====== DATA RECORDS

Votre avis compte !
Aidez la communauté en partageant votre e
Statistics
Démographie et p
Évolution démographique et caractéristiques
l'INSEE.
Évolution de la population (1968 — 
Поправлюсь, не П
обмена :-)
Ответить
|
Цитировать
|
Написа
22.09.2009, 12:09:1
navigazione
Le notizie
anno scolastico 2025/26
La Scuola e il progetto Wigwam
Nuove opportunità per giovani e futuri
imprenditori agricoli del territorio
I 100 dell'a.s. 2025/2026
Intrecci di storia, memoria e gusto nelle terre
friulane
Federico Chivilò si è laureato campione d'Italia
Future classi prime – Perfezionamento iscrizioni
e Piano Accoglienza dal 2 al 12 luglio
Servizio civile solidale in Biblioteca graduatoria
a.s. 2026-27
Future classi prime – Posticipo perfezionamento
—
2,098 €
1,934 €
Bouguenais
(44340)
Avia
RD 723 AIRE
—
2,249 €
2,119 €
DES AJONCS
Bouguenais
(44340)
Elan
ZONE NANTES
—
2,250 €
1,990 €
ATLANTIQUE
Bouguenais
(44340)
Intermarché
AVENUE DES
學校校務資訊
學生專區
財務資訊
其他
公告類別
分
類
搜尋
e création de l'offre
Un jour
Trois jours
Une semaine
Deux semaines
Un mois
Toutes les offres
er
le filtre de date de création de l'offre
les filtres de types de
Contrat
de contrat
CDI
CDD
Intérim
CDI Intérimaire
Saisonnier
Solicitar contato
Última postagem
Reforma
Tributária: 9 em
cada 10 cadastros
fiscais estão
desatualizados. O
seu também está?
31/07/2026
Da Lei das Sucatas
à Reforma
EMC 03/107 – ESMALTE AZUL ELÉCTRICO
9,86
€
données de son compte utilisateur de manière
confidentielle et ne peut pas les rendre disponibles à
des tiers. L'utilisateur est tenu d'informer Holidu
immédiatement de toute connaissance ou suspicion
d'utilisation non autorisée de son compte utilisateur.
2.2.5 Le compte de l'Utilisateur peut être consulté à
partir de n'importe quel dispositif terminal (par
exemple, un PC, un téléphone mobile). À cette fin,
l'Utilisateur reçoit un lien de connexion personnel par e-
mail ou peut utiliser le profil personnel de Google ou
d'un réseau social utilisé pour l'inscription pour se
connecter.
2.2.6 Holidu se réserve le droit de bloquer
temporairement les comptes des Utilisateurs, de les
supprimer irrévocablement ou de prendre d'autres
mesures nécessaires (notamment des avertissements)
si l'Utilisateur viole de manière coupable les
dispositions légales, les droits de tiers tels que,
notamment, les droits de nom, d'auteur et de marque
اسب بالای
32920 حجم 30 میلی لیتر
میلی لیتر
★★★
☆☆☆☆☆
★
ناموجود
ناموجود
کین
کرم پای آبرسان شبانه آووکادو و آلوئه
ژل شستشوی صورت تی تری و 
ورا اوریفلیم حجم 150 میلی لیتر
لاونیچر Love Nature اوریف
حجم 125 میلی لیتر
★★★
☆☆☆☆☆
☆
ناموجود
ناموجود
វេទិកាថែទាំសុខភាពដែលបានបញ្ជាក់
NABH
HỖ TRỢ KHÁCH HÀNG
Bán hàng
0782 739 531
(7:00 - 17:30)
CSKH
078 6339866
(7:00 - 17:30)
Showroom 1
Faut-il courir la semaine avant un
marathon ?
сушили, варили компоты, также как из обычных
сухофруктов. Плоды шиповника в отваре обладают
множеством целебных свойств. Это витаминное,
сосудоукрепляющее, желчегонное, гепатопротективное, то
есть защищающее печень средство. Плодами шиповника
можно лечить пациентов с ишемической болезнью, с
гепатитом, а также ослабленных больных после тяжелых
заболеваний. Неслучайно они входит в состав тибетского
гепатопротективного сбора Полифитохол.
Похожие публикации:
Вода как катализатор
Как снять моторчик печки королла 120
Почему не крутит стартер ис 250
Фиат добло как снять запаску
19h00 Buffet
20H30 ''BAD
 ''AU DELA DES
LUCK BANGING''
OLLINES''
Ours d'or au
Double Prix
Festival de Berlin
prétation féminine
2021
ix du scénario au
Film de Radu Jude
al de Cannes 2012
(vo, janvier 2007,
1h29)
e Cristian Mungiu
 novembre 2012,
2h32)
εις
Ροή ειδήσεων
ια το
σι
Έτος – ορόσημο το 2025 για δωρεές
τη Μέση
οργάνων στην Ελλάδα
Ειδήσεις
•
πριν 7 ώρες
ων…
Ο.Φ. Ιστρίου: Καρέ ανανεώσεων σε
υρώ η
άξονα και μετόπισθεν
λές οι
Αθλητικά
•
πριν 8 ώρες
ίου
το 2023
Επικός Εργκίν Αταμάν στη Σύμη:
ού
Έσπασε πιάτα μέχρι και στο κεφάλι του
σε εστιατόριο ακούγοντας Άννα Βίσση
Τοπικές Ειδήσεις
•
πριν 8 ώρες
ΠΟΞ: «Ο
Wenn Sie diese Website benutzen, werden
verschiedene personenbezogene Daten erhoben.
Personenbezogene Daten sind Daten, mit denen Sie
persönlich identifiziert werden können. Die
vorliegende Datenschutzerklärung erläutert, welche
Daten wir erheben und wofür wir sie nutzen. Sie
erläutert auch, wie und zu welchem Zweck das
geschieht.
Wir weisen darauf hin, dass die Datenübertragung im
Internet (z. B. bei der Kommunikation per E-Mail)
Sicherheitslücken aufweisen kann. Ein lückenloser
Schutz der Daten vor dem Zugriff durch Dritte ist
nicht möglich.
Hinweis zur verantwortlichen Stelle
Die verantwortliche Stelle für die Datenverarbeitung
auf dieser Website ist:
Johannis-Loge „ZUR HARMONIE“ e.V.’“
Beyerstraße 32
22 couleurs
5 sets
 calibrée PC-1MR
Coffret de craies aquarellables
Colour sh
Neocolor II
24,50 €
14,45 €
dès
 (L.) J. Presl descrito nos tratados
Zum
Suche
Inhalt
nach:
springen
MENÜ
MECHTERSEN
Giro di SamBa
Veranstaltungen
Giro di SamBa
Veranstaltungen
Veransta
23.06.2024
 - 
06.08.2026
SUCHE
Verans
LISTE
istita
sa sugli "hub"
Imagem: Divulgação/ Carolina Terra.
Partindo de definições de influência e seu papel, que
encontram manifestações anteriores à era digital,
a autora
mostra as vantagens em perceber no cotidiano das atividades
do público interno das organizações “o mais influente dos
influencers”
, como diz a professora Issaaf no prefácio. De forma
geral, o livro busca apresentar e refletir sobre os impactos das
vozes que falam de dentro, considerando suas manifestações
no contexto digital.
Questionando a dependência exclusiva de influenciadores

============

THE PROBLEM: Search the data for "снять". Copy every line that has it.

RESULT OF THIS TASK:
Как снять моторчик печки королла 120
Фиат добло как снять запаску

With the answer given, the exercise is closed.